Tree of the week: Senegalia galpinii – Monkey thorn – Apiesdoring – Molopa

Formerly known as Acacia galpinii, the Monkey thorn is a beautiful single-stemmed deciduous tree that can reach a mature height of 30m when growing conditions are ideal. This long-lived tree is fast growing with a trunk that can reach a diameter of 2m. It grows well in wooded grasslands, open woodlands and along streams. In South Africa, this tree occurs naturally in Limpopo and the North-West province where it is seen as an indicator of sweet veld.

Leaves of S. galpinii are binnately compound with twelve to forty pairs of fine hairless leaflets. The light green leaves have a small gland dot often seen on the petiole, but its position is variable. Senegalia galpinii is often confused with Senegalia polyacantha from which it can be distinguished by the gland on the leaf stalk. The gland is small in S. galpinii and large in S. polyacantha. S. galpinii also has paired thorns that are short and hooked; the thorns add protection for nesting birds which often prefer this tree for this reason. It bears creamy to light yellow flowers in spring and early summer. These are followed by reddish to purplish brown pods ripening during February-March.

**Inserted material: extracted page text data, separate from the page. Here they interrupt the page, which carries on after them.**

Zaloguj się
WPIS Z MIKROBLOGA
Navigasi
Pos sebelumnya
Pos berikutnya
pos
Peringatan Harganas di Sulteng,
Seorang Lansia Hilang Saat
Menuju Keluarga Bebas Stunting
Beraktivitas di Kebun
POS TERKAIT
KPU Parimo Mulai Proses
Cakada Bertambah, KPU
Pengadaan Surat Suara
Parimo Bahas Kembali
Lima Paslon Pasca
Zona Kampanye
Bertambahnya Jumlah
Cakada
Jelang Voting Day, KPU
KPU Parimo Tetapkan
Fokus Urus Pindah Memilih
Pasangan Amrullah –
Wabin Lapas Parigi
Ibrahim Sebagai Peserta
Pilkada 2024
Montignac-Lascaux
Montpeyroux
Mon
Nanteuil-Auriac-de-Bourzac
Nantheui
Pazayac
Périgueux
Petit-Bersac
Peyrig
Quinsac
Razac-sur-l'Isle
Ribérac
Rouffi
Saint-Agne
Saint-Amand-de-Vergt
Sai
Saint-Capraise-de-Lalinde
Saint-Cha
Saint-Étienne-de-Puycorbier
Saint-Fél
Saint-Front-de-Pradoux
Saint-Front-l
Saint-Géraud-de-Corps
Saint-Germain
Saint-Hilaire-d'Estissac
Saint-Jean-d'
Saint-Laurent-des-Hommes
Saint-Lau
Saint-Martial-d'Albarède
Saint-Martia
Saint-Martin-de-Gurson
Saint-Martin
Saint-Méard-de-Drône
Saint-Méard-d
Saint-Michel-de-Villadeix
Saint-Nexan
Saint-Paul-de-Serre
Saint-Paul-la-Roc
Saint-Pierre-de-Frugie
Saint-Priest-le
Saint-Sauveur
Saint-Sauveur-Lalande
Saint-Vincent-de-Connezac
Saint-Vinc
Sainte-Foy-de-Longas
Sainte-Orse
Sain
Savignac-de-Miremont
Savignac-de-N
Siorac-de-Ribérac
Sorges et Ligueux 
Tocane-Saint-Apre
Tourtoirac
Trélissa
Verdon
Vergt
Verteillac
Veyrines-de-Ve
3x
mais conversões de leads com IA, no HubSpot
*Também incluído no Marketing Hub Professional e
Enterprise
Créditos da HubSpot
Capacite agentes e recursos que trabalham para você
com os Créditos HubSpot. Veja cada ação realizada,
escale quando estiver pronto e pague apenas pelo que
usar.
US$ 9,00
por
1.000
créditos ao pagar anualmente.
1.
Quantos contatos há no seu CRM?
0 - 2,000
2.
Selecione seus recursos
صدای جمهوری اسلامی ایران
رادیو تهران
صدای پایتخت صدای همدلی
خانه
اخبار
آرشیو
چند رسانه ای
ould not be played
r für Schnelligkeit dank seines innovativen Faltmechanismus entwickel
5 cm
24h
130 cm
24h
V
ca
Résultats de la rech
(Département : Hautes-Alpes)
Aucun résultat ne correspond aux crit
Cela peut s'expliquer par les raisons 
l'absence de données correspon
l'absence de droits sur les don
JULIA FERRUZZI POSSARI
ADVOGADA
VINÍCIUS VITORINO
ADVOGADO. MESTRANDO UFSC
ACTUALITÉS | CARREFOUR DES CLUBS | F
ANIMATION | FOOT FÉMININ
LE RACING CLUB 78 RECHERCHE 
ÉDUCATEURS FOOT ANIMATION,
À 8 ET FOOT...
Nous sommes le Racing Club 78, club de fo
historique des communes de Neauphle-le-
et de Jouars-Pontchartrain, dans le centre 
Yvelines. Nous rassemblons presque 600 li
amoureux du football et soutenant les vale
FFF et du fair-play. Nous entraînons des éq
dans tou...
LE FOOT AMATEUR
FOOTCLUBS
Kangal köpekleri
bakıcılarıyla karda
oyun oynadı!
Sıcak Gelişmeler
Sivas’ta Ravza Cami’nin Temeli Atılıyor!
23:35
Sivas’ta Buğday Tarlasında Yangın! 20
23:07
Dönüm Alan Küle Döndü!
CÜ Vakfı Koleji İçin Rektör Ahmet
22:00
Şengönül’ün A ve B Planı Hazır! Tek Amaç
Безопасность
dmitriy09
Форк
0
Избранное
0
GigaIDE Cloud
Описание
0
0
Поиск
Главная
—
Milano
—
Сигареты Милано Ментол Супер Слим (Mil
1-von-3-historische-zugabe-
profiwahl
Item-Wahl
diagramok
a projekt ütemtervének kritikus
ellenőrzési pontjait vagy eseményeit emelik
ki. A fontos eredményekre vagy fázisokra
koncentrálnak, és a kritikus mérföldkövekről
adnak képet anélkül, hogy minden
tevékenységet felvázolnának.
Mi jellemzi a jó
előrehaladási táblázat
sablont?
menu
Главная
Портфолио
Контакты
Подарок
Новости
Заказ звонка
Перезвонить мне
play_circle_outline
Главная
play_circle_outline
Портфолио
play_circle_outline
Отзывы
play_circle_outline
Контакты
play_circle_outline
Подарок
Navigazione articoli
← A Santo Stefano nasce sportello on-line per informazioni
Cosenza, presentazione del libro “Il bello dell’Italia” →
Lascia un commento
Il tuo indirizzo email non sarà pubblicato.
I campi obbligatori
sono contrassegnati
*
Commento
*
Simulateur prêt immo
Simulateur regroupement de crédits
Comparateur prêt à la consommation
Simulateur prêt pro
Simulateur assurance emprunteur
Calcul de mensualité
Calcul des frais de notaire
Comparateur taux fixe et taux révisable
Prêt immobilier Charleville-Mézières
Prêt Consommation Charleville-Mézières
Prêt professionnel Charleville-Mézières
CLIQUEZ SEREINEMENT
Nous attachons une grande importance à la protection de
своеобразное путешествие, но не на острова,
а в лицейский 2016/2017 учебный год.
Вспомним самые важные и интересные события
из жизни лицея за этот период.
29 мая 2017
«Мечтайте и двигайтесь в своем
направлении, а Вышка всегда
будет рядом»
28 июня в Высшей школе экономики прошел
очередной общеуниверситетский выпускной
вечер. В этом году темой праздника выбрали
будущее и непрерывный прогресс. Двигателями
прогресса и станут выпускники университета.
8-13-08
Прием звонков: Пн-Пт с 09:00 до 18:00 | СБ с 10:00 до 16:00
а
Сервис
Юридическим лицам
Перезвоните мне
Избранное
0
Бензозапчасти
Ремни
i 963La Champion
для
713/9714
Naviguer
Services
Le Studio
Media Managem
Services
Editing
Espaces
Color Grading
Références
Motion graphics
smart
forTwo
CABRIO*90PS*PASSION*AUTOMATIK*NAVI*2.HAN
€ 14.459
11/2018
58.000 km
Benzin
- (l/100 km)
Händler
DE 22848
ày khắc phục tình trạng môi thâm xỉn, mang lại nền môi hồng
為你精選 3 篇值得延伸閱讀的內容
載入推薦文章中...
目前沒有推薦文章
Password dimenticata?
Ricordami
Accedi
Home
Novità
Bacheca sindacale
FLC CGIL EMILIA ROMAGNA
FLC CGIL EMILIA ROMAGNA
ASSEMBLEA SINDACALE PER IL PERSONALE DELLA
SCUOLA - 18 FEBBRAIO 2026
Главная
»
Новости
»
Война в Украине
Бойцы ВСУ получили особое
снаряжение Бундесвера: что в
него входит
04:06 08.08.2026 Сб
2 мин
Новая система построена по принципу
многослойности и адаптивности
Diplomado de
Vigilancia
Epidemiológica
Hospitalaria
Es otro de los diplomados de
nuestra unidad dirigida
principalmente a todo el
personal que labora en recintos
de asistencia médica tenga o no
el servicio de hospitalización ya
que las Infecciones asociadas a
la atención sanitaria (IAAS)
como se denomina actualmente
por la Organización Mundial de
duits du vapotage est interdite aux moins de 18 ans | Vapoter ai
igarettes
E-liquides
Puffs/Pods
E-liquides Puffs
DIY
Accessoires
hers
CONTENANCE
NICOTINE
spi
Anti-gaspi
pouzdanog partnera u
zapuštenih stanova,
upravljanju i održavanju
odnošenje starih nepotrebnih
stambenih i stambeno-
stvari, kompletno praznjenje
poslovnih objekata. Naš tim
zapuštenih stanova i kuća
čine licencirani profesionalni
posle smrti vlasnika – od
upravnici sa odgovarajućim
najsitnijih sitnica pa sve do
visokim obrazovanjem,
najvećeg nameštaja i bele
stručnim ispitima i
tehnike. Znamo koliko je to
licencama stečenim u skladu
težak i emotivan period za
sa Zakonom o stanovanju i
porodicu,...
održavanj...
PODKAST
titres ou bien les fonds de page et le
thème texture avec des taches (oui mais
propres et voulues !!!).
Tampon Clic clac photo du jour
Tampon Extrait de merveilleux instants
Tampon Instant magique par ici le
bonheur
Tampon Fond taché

This tree is a beautiful specimen for large gardens where there is enough space for it to display its round spreading canopy. The deciduous nature of the tree allows sunlight through in winter, making it ideal for a garden with a lawn and other shrubs that can tolerate semi-shade conditions. Roots of this tree are extensive; hence it should not be planted close to buildings. Senegalia galpinii is frost tolerant but severe frost often kills young tender branches. This tree can tolerate very hot and dry conditions, it makes an excellent shade tree on avenues.